La mujer se había puesto en pie restregándose las manos. Rebus dudaba que su inquietud fuese por culpa de los zapatos.

– Por cierto, tiene una trenca muy bonita -añadió, y ella le miró como si hablase en un idioma desconocido-. Esa negra con capucha que hay en el vestíbulo -prosiguió con una sonrisa-, y parece muy confortable. ¿Preparada para contármelo, señora Walsh?

– No hay nada que contar -replicó ella mirando a su alrededor como buscando escapatoria-. Tenemos que arreglar el coche…

– Eso ya lo ha dicho -replicó Rebus entornando los ojos y mirando por la ventana hacia el Ford Escort-. ¿Qué es lo que ha recordado, señora Walsh? Tal vez debamos despertar a Gary, ¿no cree?

– Tengo que ir a mi trabajo.

– Antes tiene que contestar a unas preguntas.

« Menos de lo que parece »: aquellas palabras le rondaban sin cesar por la cabeza. Todorov le había conducido hasta Cafferty y Andropov, y se había aferrado a ello porque eran los que le interesaban, porque eran los que él quería que fuesen culpables. Veía conspiraciones y tapaderas donde no las había. Andropov se había atemorizado por un exabrupto, pero no significaba que hubiera matado al poeta.

– ¿Cómo se enteró de lo de Gary y Cath Mills? -preguntó midiendo las palabras. Cath Mills… le había confesado aquella noche en el bar que « casi » había dejado los ligues de una noche.

La esposa de Walsh puso cara de horror y se derrumbó en el sofá con el rostro hundido entre las manos, descabalando su perfecto maquillaje, y comenzó a musitar repetidas veces «¡ Oh, Dios !», para finalmente decir:

– Él no dejaba de decirme que había sido sólo una vez… sólo una vez, y sin querer. « De verdad, que sin querer ». Un tremendo desliz.

– Pero usted sabía que no -añadió Rebus. Claro, Gary Walsh caería de nuevo en la tentación, volvería a engañarla. Era joven, un guaperas de aspecto roquero, y su esposa se hacía más vieja cada día que pasaba, aunque ocultase los estragos del tiempo con el maquillaje-. Fue un remedio muy desesperado -dijo Rebus despacio-, ponerse esa capucha para que entendiera la alusión, merodear por la acera y ofrecerse a desconocidos…

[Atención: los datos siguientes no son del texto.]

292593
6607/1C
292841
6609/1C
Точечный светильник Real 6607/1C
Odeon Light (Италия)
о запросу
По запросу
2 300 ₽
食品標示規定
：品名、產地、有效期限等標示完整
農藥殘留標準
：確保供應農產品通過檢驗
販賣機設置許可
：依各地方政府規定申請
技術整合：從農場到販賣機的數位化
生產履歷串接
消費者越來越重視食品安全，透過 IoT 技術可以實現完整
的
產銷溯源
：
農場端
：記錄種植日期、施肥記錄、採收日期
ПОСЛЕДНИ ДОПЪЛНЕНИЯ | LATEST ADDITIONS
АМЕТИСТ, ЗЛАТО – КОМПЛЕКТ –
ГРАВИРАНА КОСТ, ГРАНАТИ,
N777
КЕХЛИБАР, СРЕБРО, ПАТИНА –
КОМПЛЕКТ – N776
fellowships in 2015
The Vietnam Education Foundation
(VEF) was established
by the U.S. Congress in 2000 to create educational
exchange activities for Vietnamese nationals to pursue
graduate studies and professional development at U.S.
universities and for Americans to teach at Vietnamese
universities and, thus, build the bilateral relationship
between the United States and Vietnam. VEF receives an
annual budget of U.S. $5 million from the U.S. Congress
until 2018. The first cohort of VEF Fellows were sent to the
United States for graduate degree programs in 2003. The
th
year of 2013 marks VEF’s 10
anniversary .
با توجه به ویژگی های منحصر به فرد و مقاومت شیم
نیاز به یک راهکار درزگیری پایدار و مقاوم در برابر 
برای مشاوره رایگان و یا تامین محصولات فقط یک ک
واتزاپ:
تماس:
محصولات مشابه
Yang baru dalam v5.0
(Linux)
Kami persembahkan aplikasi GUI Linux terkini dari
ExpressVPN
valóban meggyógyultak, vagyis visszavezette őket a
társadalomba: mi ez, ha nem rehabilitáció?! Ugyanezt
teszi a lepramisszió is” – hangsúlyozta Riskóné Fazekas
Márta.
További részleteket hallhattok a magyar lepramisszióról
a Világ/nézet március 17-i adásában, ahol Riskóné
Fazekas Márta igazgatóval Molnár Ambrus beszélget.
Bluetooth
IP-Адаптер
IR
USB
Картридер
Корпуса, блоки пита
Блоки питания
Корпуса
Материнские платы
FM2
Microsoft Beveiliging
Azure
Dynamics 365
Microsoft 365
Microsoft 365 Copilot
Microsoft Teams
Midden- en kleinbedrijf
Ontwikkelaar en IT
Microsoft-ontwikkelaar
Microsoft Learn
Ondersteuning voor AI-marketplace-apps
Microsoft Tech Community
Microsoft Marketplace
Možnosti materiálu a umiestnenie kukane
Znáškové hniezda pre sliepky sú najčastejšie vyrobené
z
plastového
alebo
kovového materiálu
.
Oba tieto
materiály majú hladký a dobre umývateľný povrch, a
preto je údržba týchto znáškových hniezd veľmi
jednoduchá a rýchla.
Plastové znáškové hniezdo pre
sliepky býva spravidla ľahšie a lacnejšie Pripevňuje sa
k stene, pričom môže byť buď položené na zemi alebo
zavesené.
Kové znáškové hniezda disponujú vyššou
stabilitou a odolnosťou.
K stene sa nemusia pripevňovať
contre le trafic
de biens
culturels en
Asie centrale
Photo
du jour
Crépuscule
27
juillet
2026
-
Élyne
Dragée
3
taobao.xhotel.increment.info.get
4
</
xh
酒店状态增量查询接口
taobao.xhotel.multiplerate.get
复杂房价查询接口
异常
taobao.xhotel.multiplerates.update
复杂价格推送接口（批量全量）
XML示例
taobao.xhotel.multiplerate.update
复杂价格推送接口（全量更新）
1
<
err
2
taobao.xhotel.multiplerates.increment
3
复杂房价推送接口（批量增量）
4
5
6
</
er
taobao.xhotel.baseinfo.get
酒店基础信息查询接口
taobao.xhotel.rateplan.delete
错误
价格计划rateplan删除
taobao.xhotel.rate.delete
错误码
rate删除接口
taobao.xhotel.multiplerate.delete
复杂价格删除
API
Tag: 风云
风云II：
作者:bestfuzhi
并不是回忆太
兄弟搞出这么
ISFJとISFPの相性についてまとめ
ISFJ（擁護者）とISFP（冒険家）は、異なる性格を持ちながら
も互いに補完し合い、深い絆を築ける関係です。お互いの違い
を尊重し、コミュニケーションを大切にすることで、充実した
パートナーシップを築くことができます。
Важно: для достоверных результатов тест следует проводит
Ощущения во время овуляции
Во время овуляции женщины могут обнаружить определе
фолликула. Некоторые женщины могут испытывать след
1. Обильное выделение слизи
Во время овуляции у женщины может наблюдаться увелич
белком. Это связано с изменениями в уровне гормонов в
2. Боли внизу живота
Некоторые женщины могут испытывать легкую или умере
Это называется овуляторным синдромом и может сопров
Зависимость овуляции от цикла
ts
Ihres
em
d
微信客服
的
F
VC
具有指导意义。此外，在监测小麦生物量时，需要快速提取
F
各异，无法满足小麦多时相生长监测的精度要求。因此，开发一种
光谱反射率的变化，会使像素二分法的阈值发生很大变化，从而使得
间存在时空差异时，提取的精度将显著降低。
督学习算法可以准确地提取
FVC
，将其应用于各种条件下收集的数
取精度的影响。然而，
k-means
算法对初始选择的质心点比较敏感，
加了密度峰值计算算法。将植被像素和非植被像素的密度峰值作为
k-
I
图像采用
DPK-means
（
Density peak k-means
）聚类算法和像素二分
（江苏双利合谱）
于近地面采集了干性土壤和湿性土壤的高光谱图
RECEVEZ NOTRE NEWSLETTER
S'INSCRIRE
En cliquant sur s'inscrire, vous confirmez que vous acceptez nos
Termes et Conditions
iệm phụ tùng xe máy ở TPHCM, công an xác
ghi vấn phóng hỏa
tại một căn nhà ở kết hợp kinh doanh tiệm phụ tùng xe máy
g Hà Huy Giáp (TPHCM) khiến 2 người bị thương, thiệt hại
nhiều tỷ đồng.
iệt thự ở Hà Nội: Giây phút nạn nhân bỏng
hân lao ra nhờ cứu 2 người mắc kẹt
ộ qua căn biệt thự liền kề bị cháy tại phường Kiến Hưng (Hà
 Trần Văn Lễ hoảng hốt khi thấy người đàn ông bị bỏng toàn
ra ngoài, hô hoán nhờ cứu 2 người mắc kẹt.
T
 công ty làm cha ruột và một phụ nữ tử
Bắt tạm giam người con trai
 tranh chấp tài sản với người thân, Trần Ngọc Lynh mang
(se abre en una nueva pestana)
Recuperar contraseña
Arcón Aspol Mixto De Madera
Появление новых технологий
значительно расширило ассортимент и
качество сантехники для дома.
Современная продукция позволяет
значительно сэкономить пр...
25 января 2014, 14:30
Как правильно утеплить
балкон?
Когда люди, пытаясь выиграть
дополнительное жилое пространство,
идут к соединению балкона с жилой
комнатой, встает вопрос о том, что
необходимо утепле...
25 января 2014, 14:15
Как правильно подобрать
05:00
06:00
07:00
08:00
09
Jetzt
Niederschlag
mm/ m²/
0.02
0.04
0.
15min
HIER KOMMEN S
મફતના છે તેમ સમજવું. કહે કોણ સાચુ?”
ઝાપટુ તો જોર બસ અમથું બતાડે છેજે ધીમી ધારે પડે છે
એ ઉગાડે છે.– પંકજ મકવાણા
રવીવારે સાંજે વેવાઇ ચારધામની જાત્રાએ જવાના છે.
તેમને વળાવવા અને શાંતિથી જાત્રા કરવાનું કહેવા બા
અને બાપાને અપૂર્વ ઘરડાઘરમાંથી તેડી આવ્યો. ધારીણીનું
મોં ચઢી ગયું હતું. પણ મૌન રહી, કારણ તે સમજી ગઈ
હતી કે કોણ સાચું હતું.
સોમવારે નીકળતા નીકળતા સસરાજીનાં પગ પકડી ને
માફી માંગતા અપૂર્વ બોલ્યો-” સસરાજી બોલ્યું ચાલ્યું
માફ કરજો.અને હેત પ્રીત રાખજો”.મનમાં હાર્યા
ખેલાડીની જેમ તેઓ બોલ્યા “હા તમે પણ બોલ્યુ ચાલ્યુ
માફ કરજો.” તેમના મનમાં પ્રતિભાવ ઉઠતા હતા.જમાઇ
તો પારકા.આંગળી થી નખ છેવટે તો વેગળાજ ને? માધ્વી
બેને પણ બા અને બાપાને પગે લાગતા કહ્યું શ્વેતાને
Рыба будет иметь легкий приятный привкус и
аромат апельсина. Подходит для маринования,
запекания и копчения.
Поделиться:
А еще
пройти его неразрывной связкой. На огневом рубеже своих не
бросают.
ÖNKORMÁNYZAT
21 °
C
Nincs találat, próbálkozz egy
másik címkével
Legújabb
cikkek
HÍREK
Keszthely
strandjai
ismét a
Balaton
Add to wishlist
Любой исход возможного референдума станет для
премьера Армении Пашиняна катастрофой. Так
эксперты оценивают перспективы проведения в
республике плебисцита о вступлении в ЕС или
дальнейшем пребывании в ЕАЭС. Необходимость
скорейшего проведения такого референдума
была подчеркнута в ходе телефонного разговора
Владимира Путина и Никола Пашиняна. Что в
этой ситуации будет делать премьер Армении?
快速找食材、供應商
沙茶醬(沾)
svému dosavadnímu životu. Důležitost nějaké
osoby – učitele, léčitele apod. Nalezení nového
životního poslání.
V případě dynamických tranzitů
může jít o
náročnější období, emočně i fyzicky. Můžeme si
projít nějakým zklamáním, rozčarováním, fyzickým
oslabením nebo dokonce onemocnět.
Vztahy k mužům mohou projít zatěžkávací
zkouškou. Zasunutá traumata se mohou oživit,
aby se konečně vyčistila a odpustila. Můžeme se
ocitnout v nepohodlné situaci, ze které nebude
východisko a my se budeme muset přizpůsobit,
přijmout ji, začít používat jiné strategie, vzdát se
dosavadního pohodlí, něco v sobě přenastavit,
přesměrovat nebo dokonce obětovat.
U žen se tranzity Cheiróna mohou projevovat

La mujer no cesaba de sollozar y sus lágrimas le corrían el maquillaje por las mejillas.

Alexander Todorov pasó por el lugar que no debía en el momento erróneo. Una mujer voluptuosa le ofrece sexo sin condiciones y le arrastra dentro del aparcamiento hasta el lugar que enfoca la cámara, donde está el coche de Gary Walsh. Pero eso Todorov no lo sabía. Se trataba de joder con un desconocido para hacer pagar al marido sus infidelidades.

– ¿Lo hicieron apoyados en el coche? -preguntó-. ¿Tal vez sobre el capó? -añadió sin dejar de mirar al Ford Escort, discurriendo sobre huellas digitales, sangre, semen, incluso.

– Dentro de él -contestó ella casi con un suspiro.

– ¿Dentro?

– Yo tengo un juego de llaves.

– ¿Era ahí donde…? -no tuvo que concluir la pregunta. Ella asentía con la cabeza, confirmando que era el lugar en que Walsh y la Muerte consumaban sus ardores.

– No fue idea mía -dijo ella, y Rebus tuvo que esforzarse por entenderlo.

– ¿Fue el hombre que eligió quien quiso hacerlo dentro del coche? -inquirió. Ella asintió de nuevo con la cabeza.

– Sería algo más cómodo, digo yo -comentó. Pero una idea le cruzó por la mente. El CD que faltaba… el último recital de Todorov grabado por Charles Riordan… « El coche al taller… para arreglar el aparato ».

– ¿Qué sucede con el reproductor de compactos, señora Walsh? -preguntó Rebus con voz pausada-. Es por ese disco, ¿verdad? ¿Quiso escucharlo mientras estaban…?

Ella le miró a través del desastre del maquillaje.

– Se ha atascado en el aparato. Pero yo no sabía, yo no sabía…

– ¿No sabía que estaba muerto?

Ella sacudió la cabeza de un lado a otro y Rebus la creyó. Ella sólo quería un hombre, el que fuera, y cuando terminó lo borró de su mente. No le preguntó nombre, ni nacionalidad y probablemente ni le miraría la cara. Tal vez se había tomado dos copas de algo fuerte para darse valor. Y su marido no había querido hablar de ello después… no le había contado nada.